Escrever romance, ainda não me atrevi. Contudo, não posso dizer que “dessa água não beberei” por tudo que relatei anteriormente. Tem coisas que a gente acha que nunca vai fazer na vida e se surpreende fazendo em algum outro momento.

Outro fator que observo neste processo de criação é a escrita em série, ou seja, fragmentos de uma mesma temática vão se apresentando de forma homeopática, se assim posso dizer. Escrevi duas crônicas cujo assunto gira em torno de uma vitrola cor de abóbora e em uma terceira eu a menciono. Esta última está divulgada aqui no Blog, na página de crônicas sob o título A Arca. Isso acontece involuntariamente. Normalmente, ao reler o texto que acabei de escrever, me inspiro sobre o mesmo tema e acabo abordando outros aspectos daquela mesma temática. As crônicas Fora de Rotação e Vitrola considero como uma seqüência, apesar da diferente abordagem. Pode ser que ainda venham outros textos desta série, nunca se sabe...

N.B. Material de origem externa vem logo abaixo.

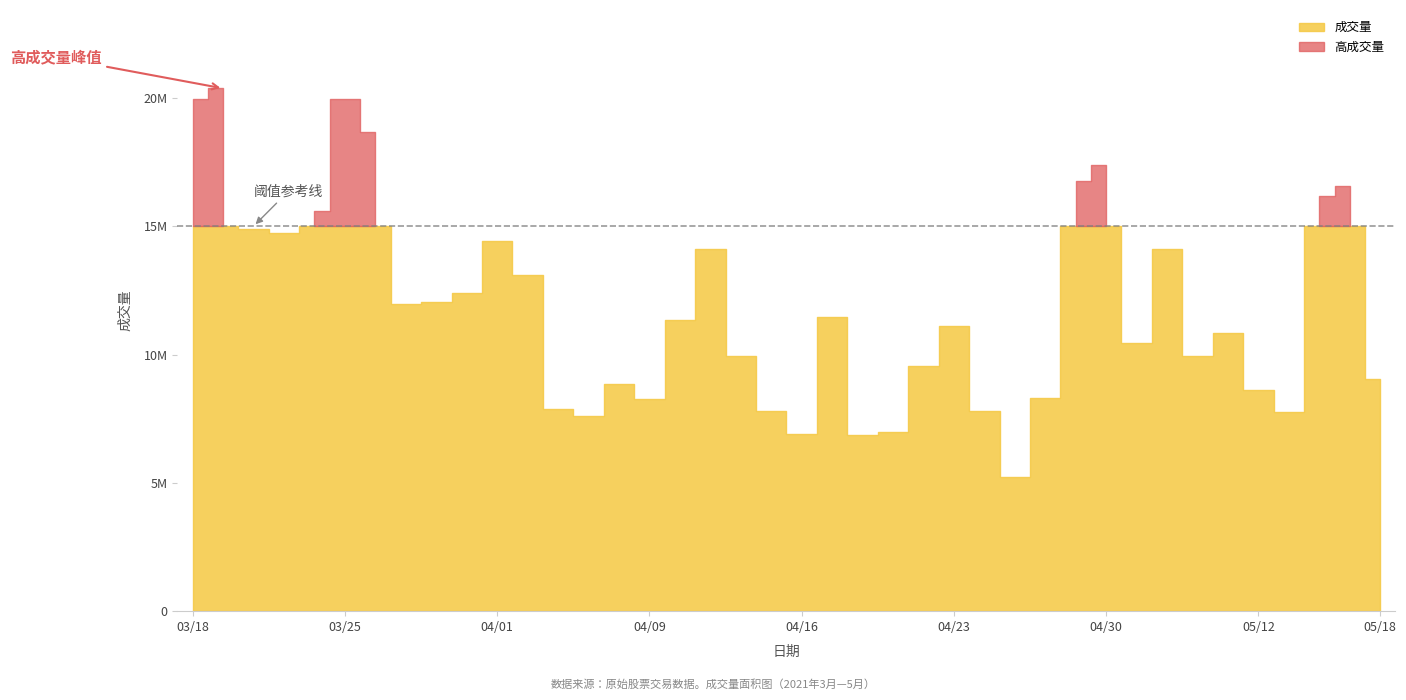

Read the value at 20210318, to the nearest 50.

19949900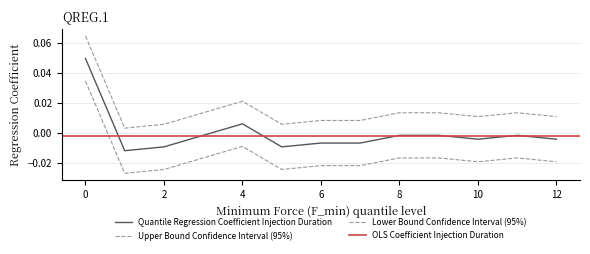

How many data points are above 0?

2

Faço coro com Clarisse Lispector quando ela diz que não se enquadra em gêneros, apenas escreve sem essa preocupação. É lógico que não há termos de comparação entre euzinha e Clarisse, mas também escrevo um sentimento, sem preocupação se vai ser um poema, uma crônica, um conto ou simplesmente um texto qualquer que não possa ser classificado em gênero algum.

Se eu fosse me definir hoje como escritora, acho que eu poderia dizer que sou mais cronista do que qualquer outra coisa, embora a poeta tenha muita força e se manifeste, de forma contundente, como percebo nitidamente, em todos os gêneros em que ousei me aventurar.

Abaixo, exemplifico o que acabei de dizer com um fragmento muito poético da crônica Universo, escrita em 1998.

...Eu sou personagem, mas também poeta, tentando cantar o mundo à minha maneira. Essa fusão de imaginário e real compõe o infinito e a poesia.

Cada estrela é um verso do Canto do universo e também do Canto do mar, mas do Canto do sol é verso único que ilumina o Canto que mais me encanta e que em mim eclode fazendo nascer esta ode que para você eu canto.